## PASSAGE
□ □ □ □

Thousands of ineligible individuals request COVID-19 vaccine appointments through false scheduling link

Lauren Abel and Kevin Vu

Hundreds lined up outside Gregory Gym on Monday after thousands of individuals who do not qualify for the COVID-19 vaccine made an appointment after a scheduling link was unofficially spread.

UT Health Austin was notified of an active vaccine scheduling link that was being shared through unofficial networks across the UT community, the University said in a statement on Monday. This form resulted in thousands of individuals signing up for appointments who did not follow the UT Health Austin registration process, the statement said. UT Health Austin is only vaccinating individuals in Phase 1A and Phase 1B who have completed the Vaccination Request Form

“All appointments scheduled in this manner are in the process of being canceled,” the statement said. “However, some individuals have showed up on-site today, resulting in longer than normal lines.”

□ □ □ □

## DATA SUPPLIED
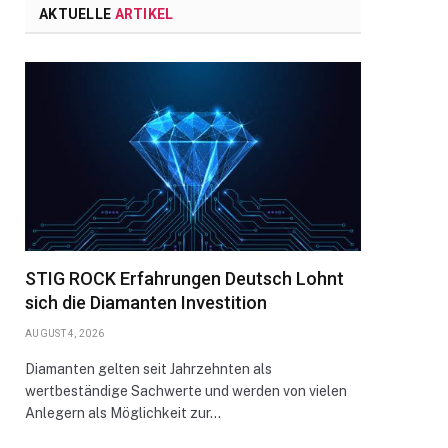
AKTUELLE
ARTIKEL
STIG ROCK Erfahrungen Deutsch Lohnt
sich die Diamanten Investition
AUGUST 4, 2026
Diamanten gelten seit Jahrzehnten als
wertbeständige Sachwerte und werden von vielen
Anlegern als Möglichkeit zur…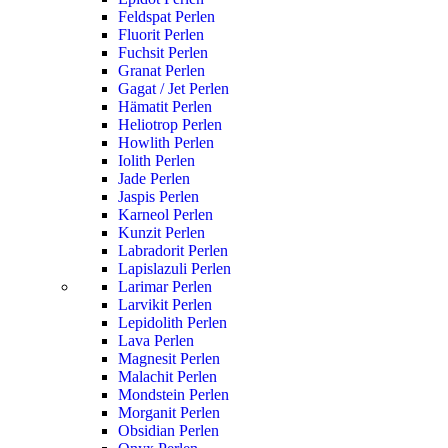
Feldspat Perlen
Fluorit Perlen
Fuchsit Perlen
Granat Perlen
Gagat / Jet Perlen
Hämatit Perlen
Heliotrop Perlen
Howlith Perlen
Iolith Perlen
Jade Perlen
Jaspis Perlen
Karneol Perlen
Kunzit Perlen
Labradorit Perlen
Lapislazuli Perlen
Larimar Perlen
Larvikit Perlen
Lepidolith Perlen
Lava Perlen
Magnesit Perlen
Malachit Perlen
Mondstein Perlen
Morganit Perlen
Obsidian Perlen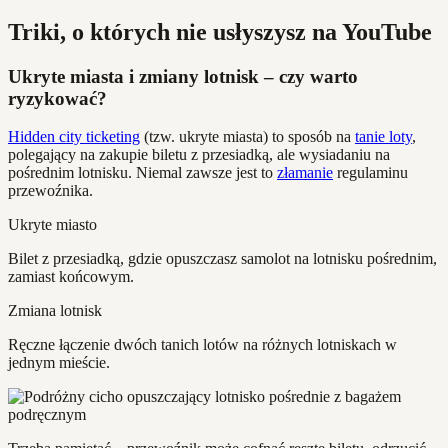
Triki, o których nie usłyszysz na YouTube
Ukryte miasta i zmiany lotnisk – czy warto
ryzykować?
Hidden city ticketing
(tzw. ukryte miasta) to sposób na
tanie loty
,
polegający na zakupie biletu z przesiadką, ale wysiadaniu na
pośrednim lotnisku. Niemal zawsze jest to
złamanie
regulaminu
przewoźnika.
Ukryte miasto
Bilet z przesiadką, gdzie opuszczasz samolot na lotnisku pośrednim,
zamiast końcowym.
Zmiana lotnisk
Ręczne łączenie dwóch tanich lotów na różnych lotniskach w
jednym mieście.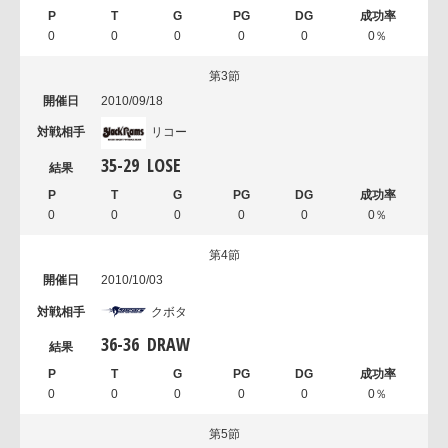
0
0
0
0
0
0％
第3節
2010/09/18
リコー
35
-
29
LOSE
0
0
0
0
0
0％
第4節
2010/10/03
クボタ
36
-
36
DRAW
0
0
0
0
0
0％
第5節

□ □ □ □

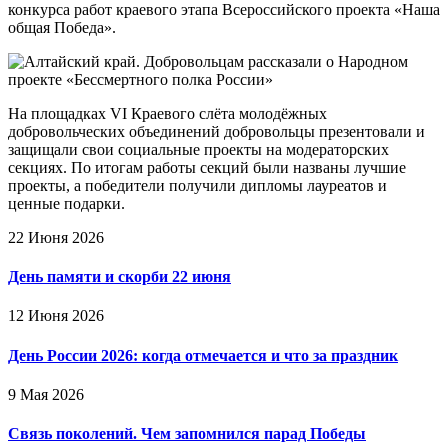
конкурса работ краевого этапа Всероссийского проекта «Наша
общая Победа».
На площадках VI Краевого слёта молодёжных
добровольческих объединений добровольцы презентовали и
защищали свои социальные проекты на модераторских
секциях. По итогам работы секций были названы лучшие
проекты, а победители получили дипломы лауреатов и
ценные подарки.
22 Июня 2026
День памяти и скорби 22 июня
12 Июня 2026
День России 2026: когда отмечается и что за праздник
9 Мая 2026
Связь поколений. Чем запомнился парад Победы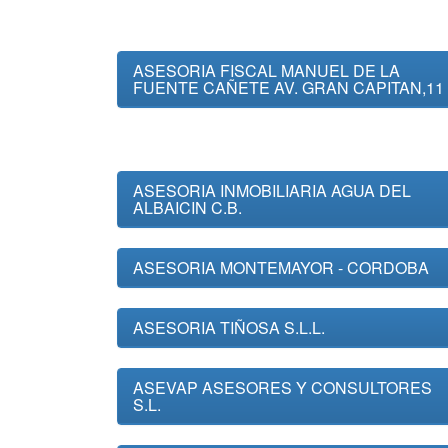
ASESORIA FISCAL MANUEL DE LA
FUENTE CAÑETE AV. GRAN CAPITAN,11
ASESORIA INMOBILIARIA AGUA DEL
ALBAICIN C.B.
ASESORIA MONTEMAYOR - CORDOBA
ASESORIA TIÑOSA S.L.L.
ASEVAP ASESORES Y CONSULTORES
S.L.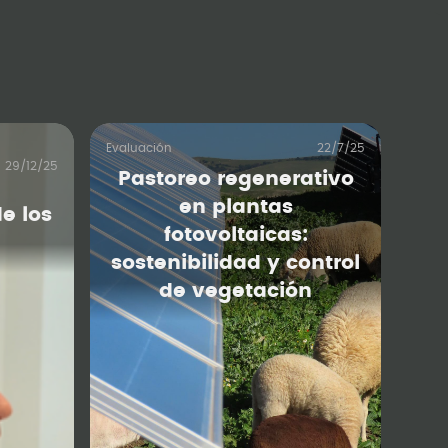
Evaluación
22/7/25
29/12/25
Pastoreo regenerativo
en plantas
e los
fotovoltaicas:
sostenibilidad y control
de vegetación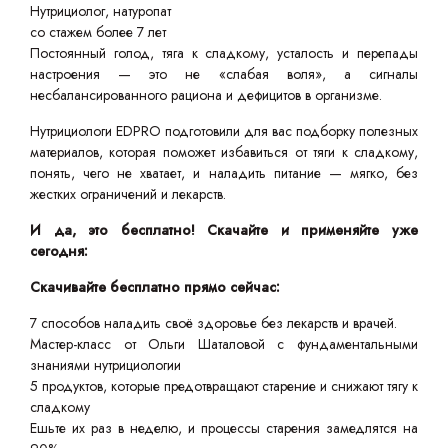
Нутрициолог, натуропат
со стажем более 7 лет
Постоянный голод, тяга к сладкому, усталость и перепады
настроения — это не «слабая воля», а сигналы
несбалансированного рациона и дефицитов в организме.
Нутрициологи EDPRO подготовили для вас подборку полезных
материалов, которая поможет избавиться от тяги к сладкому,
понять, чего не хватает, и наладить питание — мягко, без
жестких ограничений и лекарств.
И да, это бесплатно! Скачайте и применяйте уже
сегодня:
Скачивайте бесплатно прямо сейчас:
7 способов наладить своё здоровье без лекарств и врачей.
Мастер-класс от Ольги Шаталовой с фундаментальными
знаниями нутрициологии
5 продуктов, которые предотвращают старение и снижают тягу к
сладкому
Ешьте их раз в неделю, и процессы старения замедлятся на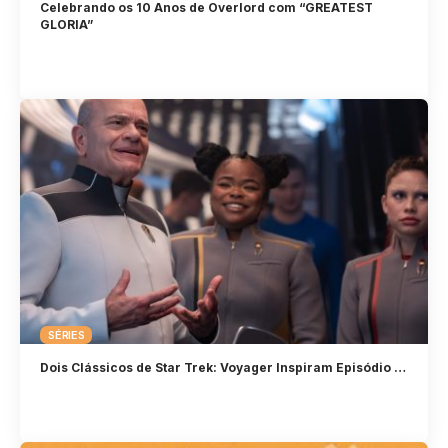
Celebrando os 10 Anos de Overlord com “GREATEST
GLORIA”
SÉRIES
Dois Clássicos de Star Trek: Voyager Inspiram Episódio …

□ □ □ □

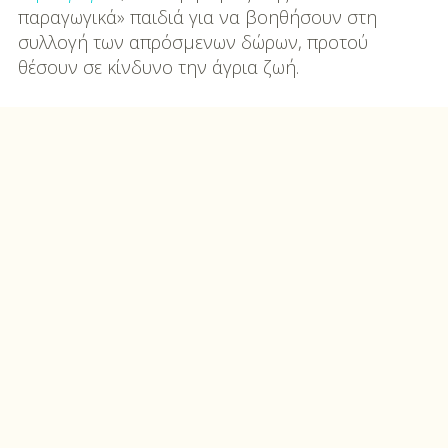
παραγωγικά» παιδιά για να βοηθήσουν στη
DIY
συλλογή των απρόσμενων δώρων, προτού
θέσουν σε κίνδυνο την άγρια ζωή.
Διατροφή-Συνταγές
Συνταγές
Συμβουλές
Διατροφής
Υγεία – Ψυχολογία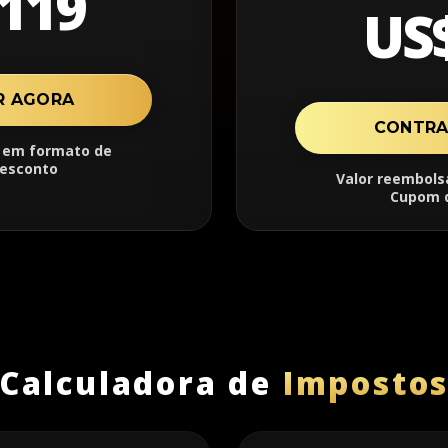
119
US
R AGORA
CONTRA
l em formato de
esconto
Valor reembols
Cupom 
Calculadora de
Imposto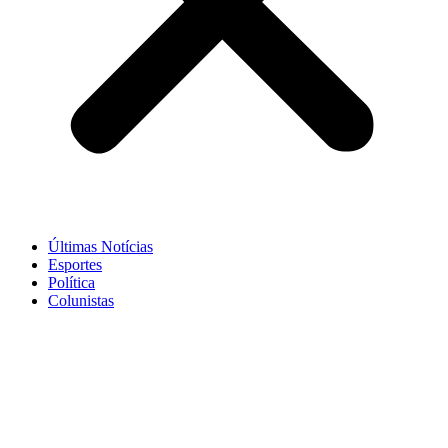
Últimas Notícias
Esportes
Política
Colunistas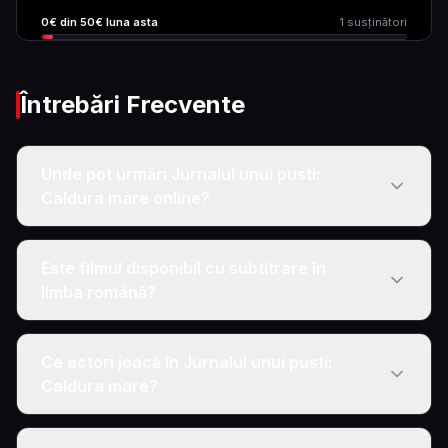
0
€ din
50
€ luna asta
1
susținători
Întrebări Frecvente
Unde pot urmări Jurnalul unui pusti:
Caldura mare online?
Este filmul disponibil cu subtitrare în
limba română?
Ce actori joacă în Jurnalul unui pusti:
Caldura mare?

□ □ □ □

## TASK GOAL
Reproduce the portion of the vaccine scheduling article between "Lauren Abel and" and "was unofficially spread.", inclusive, word for word.

## ANSWER BELOW
Lauren Abel and Kevin Vu

Hundreds lined up outside Gregory Gym on Monday after thousands of individuals who do not qualify for the COVID-19 vaccine made an appointment after a scheduling link was unofficially spread.